Indonesia berada di peringkat ke-54 dalam peringkat kelestarian lingkungan Dewan Energi Dunia tahun ini. Namun, dengan penghapusan batubara secara bertahap menjadi prioritas di seluruh dunia untuk menahan pemanasan global, pemerintah Indonesia juga ingin menyapih ketergantungannya pada komoditas tersebut.
Perusahaan listrik negara, atau PLN, mengumumkan rencana pengadaan listrik baru untuk dekade berikutnya pada awal Oktober, yang mencakup hingga 500 triliun rupiah ($35 miliar) untuk pengembangan pembangkit listrik berbasis energi terbarukan, dan eksekutif perusahaan menyatakan bahwa tidak akan ada lagi pembangkit listrik termal baru pada tahun 2028 dan seterusnya.
Rencana pengadaan juga mengatakan tiga pembangkit listrik tenaga batu bara dengan total 2.660 megawatt telah "ditunda karena menyesuaikan persyaratan sistem." Itu termasuk rencana perluasan pembangkit listrik yang didukung Jepang di kabupaten Indramayu di Jawa Barat, yang telah menghadapi tentangan keras dari para pencinta lingkungan yang mengatakan itu akan membahayakan mata pencaharian dan kesehatan penduduk setempat.
Bisnis swasta juga perlahan-lahan membuat transisi dari batubara, dengan penambang seperti Adaro Energy dan Indika Energy pindah ke sektor energi terbarukan, sementara media lokal melaporkan bahwa anak perusahaan panas bumi yang dimiliki oleh konglomerat petrokimia lokal Barito Pacific sedang mencari penawaran umum perdana.
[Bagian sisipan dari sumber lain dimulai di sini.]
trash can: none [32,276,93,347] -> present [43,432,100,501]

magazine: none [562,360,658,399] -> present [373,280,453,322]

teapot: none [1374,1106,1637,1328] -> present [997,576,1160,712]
"Dengan berbagai intervensi dan kebijakan investasi pada pembangunan rendah karbon untuk mencapai nol emisi bersih, kita dapat menciptakan lapangan kerja hingga tujuh hingga 10 kali lebih banyak, lebih banyak daripada investasi konvensional," kata Arifin Rudiyanto, wakil kepala urusan maritim dan sumber daya alam di Bappenas, ketika laporan itu dirilis pertengahan Oktober.
"Hal ini didorong oleh lapangan kerja yang tercipta dari pengembangan energi baru dan terbarukan, efisiensi energi, solusi berbasis alam, dan kegiatan pembangunan rendah karbon lainnya yang lebih padat karya daripada investasi abu-abu atau coklat," tambahnya.
Selain investasi, Indonesia akan membutuhkan transfer teknologi untuk mencapai nol emisi karbon bersih, kata Fabby Tumiwa, direktur eksekutif di lembaga energi dan lingkungan Institute for Essential Services Reform.Â
"Saat ini, teknologi pembangkit listrik hijau seperti sel surya dan turbin angin masih berasal dari negara maju langkah pertama bisa di green power plant sehingga kita bisa mengembangkan industri di dalam negeri," katanya.
"Pemanfaatan mobilisasi pertahun sebesar $100 miliar dalam Perjanjian Paris tentu dapat digunakan selain kerja sama bilateral, karena banyak yang tertarik untuk berkolaborasi dengan Indonesia untuk masalah rendah karbon ini," tambahnya, merujuk pada komitmen yang dibuat pada awalnya pada tahun 2009 dan ditegaskan kembali pada tahun 2015 oleh negara-negara maju untuk membantu negara-negara berkembang.